Either way, the medication has a hard-hitting effect, as Peter describes it.  She said she experienced a "second puberty" at the age of 30.

"I can no longer lift the weights that I lifted as a man. I was shocked how big the difference is. Without testosterone, I'm much weaker," she explained. "By all measures, I'm not stronger or faster than my female peers."

Fabienne Peter, Transfrau & Eishockey-Spielerin EHC Basel
Fabienne Peter made history when she in 2018 officially became the first transwoman in Swiss ice hockey.Image: Madeleine Retif Photography

"That should be enough," Dr. Birgit Braumueller from the German Sport University Cologne, told DW. "When you go through the treatment, you follow all the rules and you meet the IOC-threshold, the debate should be settled." 

So why do transgender athletes still struggle for acceptance?

Total equality illusory

Braumueller researched gender identities and found that especially in sports, transgender people are often discriminated against. In the Europe-wide Outsport study, 95% of respondents from the LGBTQ said that sports had a problem with transphobia. Even worse, 40% of trans athletes active in sports in the 12 months prior to the study, experienced verbal abuse, discrimination, threats or physical violence.

According to Braumueller, the question of fairness doesn't really apply, as "total equality in sports is illusory anyways.
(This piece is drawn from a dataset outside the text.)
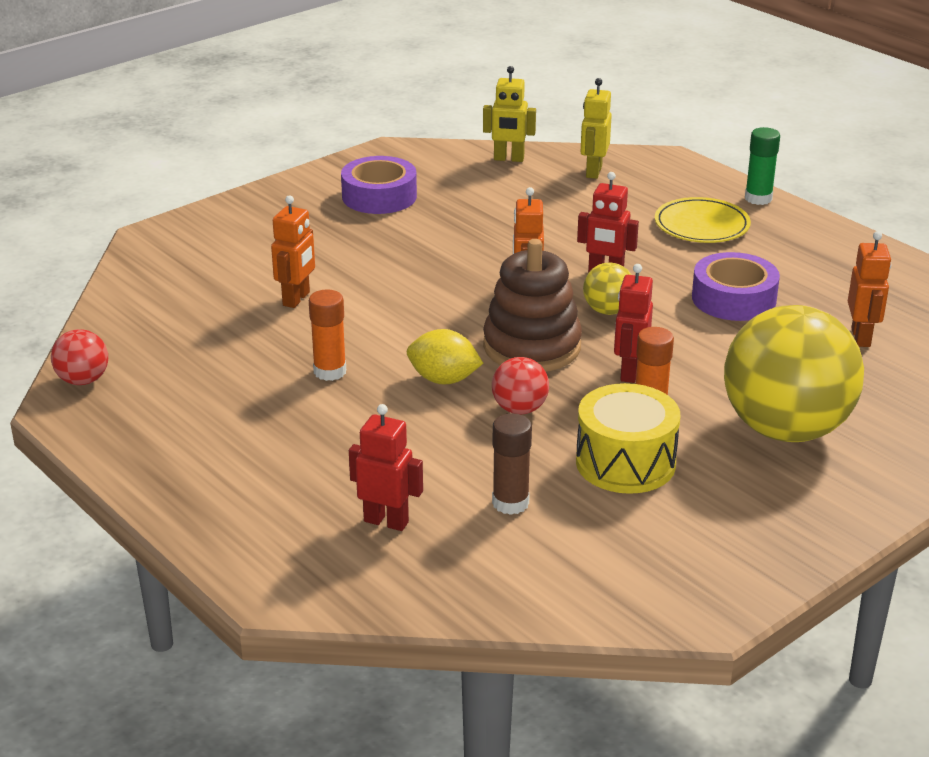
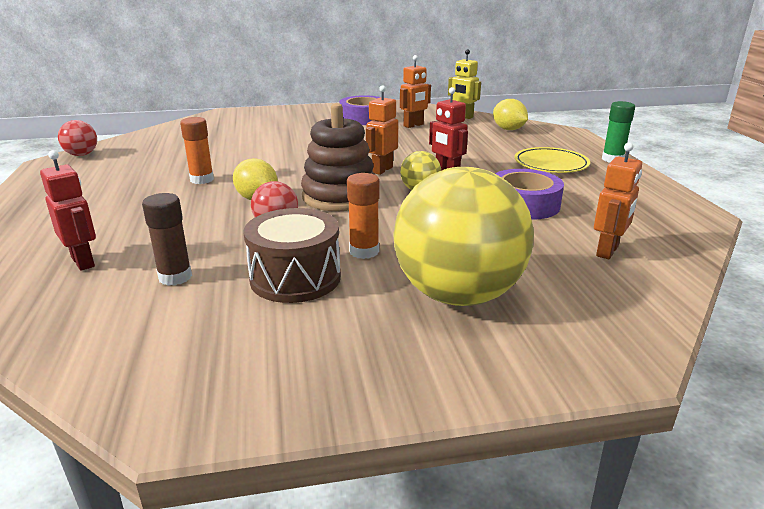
camera: 30 degrees right, 5 degrees down
(297, 299) = (245, 147): orange robot -> orange robot (413, 125)
(593, 172) = (508, 129): yellow robot -> yellow lemon
(625, 463) = (295, 278): yellow drum -> brown drum
(629, 372) = (384, 225): red robot -> none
There’s always someone who somehow has a physical advantage, like a Usain Bolt or Michael Phelps. So why is it such a problem with trans athletes?”

While science needs to further its research, the obvious findings for transphobia are there. Fabienne Peter knows all about them, although it hasn't been much of a problem for her personally.

"While I had a good experience and feel very much integrated, many others might be tolerated, but never really accepted," she said.

Laura Hubbard a sign of hope

In Peter's view, Laura Hubbard will go down in history whether she comes home from Tokyo ith a medal or not. Her participation alone "leads to a lot of positive things. It is, of course, a clear sign of empowerment and it is likely to release fears in many trans people."

The problem, she said, is less with trans athletes, and more with a system that is still stuck in heteronormative structures and thus excludes certain groups of people.

"But sports is for everybody," Peter stressed.

For now, the IOC is sticking with its current regulations. Originally, the guidelines were to be tightened before the Tokyo Olympics, but by the end of 2019, the convened panel of scientists failed to find consensus.

Scientists had been expected to recommend cutting the allowed levels of testosterone for trans women competing in elite sports by half to "to protect inclusivity, safety and fairness in sport."

But, because of scientific disagreement, political clashes and out of sensitivity to the impact new rules would have had on the Olympics, they postponed their decision.

Without the proper framework IOC's medical and scientific director, Richard Budgett, called a rushed decision "neither ethically nor legally admissible,"

The IOC will still have to find one, even more so after Hubbard takes the Olympic stage.

"But hopefully they work something out with trans athletes and not without them," Peter said.

In case Hubbard does win a medal in Tokyo, Peters has some advice for her: "You’ll have won it fair and square. You’ll have followed all the rules and most importantly you’ll have worked very hard for it. So go out and enjoy it!"